*** Supplied entries ***

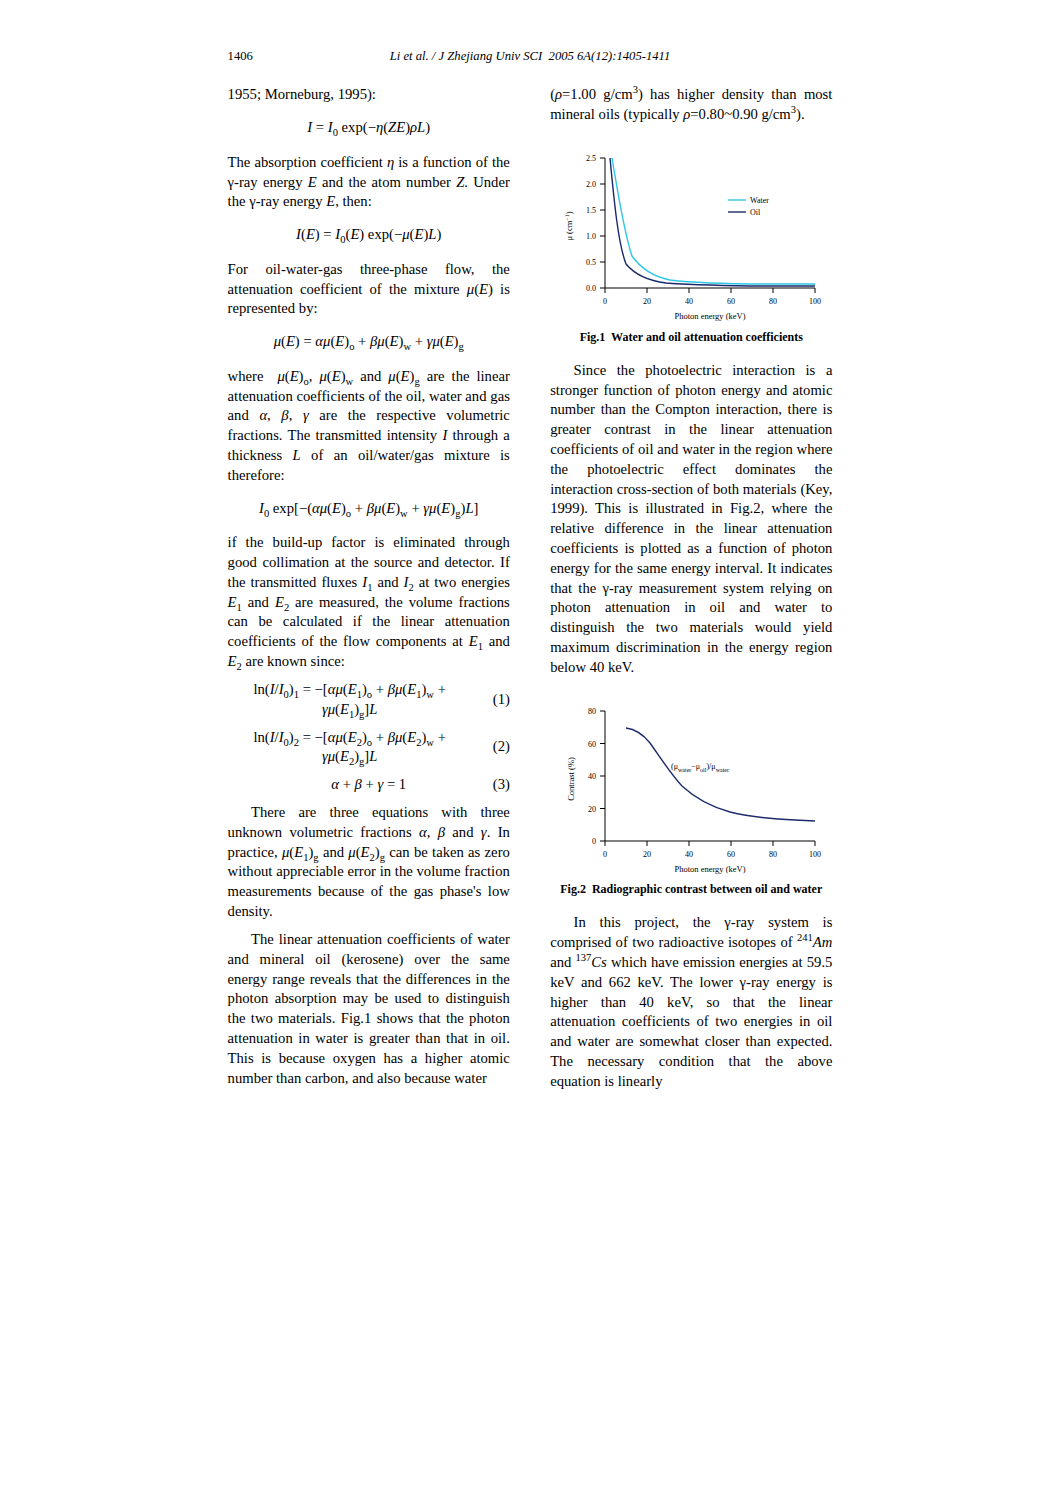1406 Li et al. / J Zhejiang Univ SCI 2005 6A(12):1405-1411
1955; Morneburg, 1995):
I = I0 exp(−η(ZE)ρL)
The absorption coefficient η is a function of the γ-ray energy E and the atom number Z. Under the γ-ray energy E, then:
I(E) = I0(E) exp(−μ(E)L)
For oil-water-gas three-phase flow, the attenuation coefficient of the mixture μ(E) is represented by:
μ(E) = αμ(E)o + βμ(E)w + γμ(E)g
where μ(E)o, μ(E)w and μ(E)g are the linear attenuation coefficients of the oil, water and gas and α, β, γ are the respective volumetric fractions. The transmitted intensity I through a thickness L of an oil/water/gas mixture is therefore:
I0 exp[−(αμ(E)o + βμ(E)w + γμ(E)g)L]
if the build-up factor is eliminated through good collimation at the source and detector. If the transmitted fluxes I1 and I2 at two energies E1 and E2 are measured, the volume fractions can be calculated if the linear attenuation coefficients of the flow components at E1 and E2 are known since:
ln(I/I0)1 = −[αμ(E1)o + βμ(E1)w + γμ(E1)g]L
(1)
ln(I/I0)2 = −[αμ(E2)o + βμ(E2)w + γμ(E2)g]L
(2)
α + β + γ = 1 (3)
There are three equations with three unknown volumetric fractions α, β and γ. In practice, μ(E1)g and μ(E2)g can be taken as zero without appreciable error in the volume fraction measurements because of the gas phase's low density.
The linear attenuation coefficients of water and mineral oil (kerosene) over the same energy range reveals that the differences in the photon absorption may be used to distinguish the two materials. Fig.1 shows that the photon attenuation in water is greater than that in oil. This is because oxygen has a higher atomic number than carbon, and also because water
(ρ=1.00 g/cm3) has higher density than most mineral oils (typically ρ=0.80~0.90 g/cm3).
0.0 0.5 1.0 1.5 2.0 2.5 0 20 40 60 80 100 Photon energy (keV) μ (cm−1) Water Oil
Fig.1 Water and oil attenuation coefficients
Since the photoelectric interaction is a stronger function of photon energy and atomic number than the Compton interaction, there is greater contrast in the linear attenuation coefficients of oil and water in the region where the photoelectric effect dominates the interaction cross-section of both materials (Key, 1999). This is illustrated in Fig.2, where the relative difference in the linear attenuation coefficients is plotted as a function of photon energy for the same energy interval. It indicates that the γ-ray measurement system relying on photon attenuation in oil and water to distinguish the two materials would yield maximum discrimination in the energy region below 40 keV.
0 20 40 60 80 0 20 40 60 80 100 Photon energy (keV) Contrast (%) (μwater−μoil)/μwater
Fig.2 Radiographic contrast between oil and water
In this project, the γ-ray system is comprised of two radioactive isotopes of 241Am and 137Cs which have emission energies at 59.5 keV and 662 keV. The lower γ-ray energy is higher than 40 keV, so that the linear attenuation coefficients of two energies in oil and water are somewhat closer than expected. The necessary condition that the above equation is linearly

*** End of Supplied entries ***

Exercise directions: For each line in the data that holds the word "same", copy the line.

Result of this exercise:
The linear attenuation coefficients of water and mineral oil (kerosene) over the same energy range reveals that the differences in the photon absorption may be used to distinguish the two materials. Fig.1 shows that the photon attenuation in water is greater than that in oil. This is because oxygen has a higher atomic number than carbon, and also because water
Since the photoelectric interaction is a stronger function of photon energy and atomic number than the Compton interaction, there is greater contrast in the linear attenuation coefficients of oil and water in the region where the photoelectric effect dominates the interaction cross-section of both materials (Key, 1999). This is illustrated in Fig.2, where the relative difference in the linear attenuation coefficients is plotted as a function of photon energy for the same energy interval. It indicates that the γ-ray measurement system relying on photon attenuation in oil and water to distinguish the two materials would yield maximum discrimination in the energy region below 40 keV.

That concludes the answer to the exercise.